During an appearance on CBS's Face the Nation on July 18, Scott Gottlieb, MD, former commissioner of the Food and Drug Administration (FDA), suggested that unvaccinated people in parts of the U.S. should be taking extra special precautions when it comes to selecting PPE. "Delta is so contagious that when we talk about masks, I don't think we should just talk about masks," he warned. "I think we should be talking about high-quality masks. Quality of mask is going to make a difference with a variant that spreads more aggressively like Delta does, where people are more contagious and exude more virus, and trying to get N95 masks into the hands of vulnerable individuals in places where this is really epidemic, I think is going to be important."
Gottlieb went so far as to recommend that people who have received both doses should consider wearing high-quality face coverings. "Even in cases where they're vaccinated, if they want to add another layer of protection, there are a supply of N95 masks right now. There is no shortage. There's plenty of masks available for health care workers," he said. "It could be something that we start talking about getting better quality masks into the hands of people, because I think it's going to be hard to mandate these things right now."

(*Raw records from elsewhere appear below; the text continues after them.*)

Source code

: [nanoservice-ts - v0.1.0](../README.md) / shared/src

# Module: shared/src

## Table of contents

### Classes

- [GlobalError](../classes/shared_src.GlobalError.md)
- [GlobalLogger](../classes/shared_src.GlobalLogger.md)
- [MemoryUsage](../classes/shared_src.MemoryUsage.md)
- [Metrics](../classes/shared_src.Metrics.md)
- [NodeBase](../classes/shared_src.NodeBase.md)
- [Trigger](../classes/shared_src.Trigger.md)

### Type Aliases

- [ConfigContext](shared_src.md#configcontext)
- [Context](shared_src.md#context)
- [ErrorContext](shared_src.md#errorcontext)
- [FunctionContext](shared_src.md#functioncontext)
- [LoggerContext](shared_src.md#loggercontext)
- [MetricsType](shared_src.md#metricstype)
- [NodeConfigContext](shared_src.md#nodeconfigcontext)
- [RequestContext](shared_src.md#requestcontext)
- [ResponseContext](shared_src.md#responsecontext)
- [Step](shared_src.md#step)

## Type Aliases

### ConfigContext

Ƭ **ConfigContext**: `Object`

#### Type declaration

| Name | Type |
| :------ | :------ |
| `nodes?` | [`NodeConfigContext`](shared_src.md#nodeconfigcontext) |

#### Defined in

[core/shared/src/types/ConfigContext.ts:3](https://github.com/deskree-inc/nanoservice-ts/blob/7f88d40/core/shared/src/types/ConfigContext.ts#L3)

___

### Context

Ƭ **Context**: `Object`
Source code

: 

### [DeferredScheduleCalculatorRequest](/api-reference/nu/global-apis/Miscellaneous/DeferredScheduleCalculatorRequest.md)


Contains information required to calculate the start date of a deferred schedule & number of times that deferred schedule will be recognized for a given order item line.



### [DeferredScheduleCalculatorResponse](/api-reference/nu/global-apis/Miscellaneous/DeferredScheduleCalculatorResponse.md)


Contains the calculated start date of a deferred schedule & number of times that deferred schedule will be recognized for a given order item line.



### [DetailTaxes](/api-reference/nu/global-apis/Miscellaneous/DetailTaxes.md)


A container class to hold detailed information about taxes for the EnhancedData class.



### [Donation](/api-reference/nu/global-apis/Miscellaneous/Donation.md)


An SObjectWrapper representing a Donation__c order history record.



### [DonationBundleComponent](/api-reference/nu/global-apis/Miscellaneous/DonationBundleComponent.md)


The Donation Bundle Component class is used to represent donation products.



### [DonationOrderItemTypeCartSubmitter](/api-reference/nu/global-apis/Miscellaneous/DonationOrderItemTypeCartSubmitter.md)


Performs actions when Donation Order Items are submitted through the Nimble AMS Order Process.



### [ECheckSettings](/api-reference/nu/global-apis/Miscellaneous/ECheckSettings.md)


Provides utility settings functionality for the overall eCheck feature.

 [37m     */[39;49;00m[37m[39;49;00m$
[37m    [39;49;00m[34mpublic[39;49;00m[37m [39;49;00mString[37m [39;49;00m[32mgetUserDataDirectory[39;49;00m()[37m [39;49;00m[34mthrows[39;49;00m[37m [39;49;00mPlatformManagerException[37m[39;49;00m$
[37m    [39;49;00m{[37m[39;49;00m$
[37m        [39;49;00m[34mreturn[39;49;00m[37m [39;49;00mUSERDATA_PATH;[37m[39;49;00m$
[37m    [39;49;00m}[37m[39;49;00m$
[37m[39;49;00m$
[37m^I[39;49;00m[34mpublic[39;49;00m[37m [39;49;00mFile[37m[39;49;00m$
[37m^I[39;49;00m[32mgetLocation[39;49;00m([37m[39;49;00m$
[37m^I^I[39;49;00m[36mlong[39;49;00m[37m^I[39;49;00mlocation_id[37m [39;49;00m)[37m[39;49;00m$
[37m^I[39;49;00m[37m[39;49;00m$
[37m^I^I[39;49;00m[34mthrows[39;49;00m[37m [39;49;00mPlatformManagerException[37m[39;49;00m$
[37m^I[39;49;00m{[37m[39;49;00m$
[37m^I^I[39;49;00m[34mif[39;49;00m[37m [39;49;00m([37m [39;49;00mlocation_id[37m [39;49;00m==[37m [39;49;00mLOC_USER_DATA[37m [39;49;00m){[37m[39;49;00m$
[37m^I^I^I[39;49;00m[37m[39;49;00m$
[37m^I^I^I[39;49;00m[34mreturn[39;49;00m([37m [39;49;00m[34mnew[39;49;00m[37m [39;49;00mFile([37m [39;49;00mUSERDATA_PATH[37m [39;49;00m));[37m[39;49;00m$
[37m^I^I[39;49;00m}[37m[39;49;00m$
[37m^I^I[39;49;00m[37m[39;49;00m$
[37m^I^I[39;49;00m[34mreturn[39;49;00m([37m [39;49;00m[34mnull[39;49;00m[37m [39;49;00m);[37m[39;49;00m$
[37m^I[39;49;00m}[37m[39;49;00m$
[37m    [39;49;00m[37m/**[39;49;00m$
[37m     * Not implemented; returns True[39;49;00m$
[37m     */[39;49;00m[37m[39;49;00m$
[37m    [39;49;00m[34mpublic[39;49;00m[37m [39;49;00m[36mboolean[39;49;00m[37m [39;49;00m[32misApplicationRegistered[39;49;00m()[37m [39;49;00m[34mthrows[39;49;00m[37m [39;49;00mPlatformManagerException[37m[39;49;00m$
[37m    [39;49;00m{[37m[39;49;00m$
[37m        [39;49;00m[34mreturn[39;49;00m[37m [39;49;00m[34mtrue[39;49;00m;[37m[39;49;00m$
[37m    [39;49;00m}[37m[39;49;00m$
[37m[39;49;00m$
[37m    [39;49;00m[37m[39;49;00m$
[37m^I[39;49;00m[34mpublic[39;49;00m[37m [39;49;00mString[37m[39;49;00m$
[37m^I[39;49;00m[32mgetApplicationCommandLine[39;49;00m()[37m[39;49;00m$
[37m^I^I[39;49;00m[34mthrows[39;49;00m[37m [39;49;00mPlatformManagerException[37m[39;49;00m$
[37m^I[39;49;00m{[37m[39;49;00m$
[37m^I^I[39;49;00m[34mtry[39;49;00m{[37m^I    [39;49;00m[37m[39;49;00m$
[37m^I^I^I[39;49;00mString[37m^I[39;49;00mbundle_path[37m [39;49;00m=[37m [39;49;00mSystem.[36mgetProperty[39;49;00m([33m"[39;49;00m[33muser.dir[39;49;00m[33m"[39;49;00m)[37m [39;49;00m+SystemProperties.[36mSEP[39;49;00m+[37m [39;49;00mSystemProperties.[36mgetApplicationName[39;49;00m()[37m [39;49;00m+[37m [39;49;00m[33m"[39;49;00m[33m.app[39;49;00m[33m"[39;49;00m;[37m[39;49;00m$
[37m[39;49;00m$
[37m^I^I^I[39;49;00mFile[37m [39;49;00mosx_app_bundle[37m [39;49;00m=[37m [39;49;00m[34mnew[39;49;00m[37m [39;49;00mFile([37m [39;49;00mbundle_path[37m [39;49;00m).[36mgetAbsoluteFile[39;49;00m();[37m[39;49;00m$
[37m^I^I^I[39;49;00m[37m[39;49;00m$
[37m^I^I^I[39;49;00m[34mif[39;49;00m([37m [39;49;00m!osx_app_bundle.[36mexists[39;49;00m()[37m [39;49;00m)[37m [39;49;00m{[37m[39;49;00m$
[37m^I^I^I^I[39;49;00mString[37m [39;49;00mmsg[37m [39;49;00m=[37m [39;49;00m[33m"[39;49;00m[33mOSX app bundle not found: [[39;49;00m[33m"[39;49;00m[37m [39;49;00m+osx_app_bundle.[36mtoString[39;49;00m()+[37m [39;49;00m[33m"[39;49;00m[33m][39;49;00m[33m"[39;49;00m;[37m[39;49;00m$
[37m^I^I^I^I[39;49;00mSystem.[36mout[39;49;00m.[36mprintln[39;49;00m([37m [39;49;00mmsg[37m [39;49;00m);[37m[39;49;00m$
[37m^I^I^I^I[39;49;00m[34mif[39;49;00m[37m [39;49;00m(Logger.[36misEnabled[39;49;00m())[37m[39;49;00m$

Other officials supported the idea of bringing back mask mandates in certain places being hit by new outbreaks. "In areas where there are low numbers of vaccinated people, where cases are rising, it's very reasonable for counties to take more mitigation measures, like the mask rules coming out of [Los Angeles]," U.S. Surgeon General Vivek Murthy, MD, said during a July 18 appearance on ABC's This Week. "And I anticipate that will happen in other parts of the country—and that's not contradictory to the guidance the CDC issued."
Fortunately, research has shown that fully vaccinated people are far less likely to have a serious infection with the Delta variant. One study from the U.K. found that two doses of the Pfizer vaccine are 96 percent effective against hospitalization with the strain. "Even if you do have a breakthrough infection—which, again, happens in a very small minority of people—it's likely to be a mild or asymptomatic infection," Murthy told CNN in a separate interview later the same day.
Still, Murthy pointed out that younger children under the age of 12 who can't yet get vaccinated are still at risk. Such issues have led California to defy CDC recommendations that masks should be optional for fully vaccinated teachers and students, instead choosing to uphold its mask mandate for K-12 public schools in the coming school year, The New York Times reports.
But with research finding that the now-dominant strain causes viral loads in patients about 1,260 times higher than cases seen in the pandemic, Gottlieb warned that the continued spread of the highly contagious Delta variant could have serious consequences. "Most people will either get vaccinated, or have been previously infected, or they will get this Delta variant," he said. "And for most people who get this Delta variant, it's going to be the most serious virus that they get in their lifetime in terms of the risk of putting them in the hospital."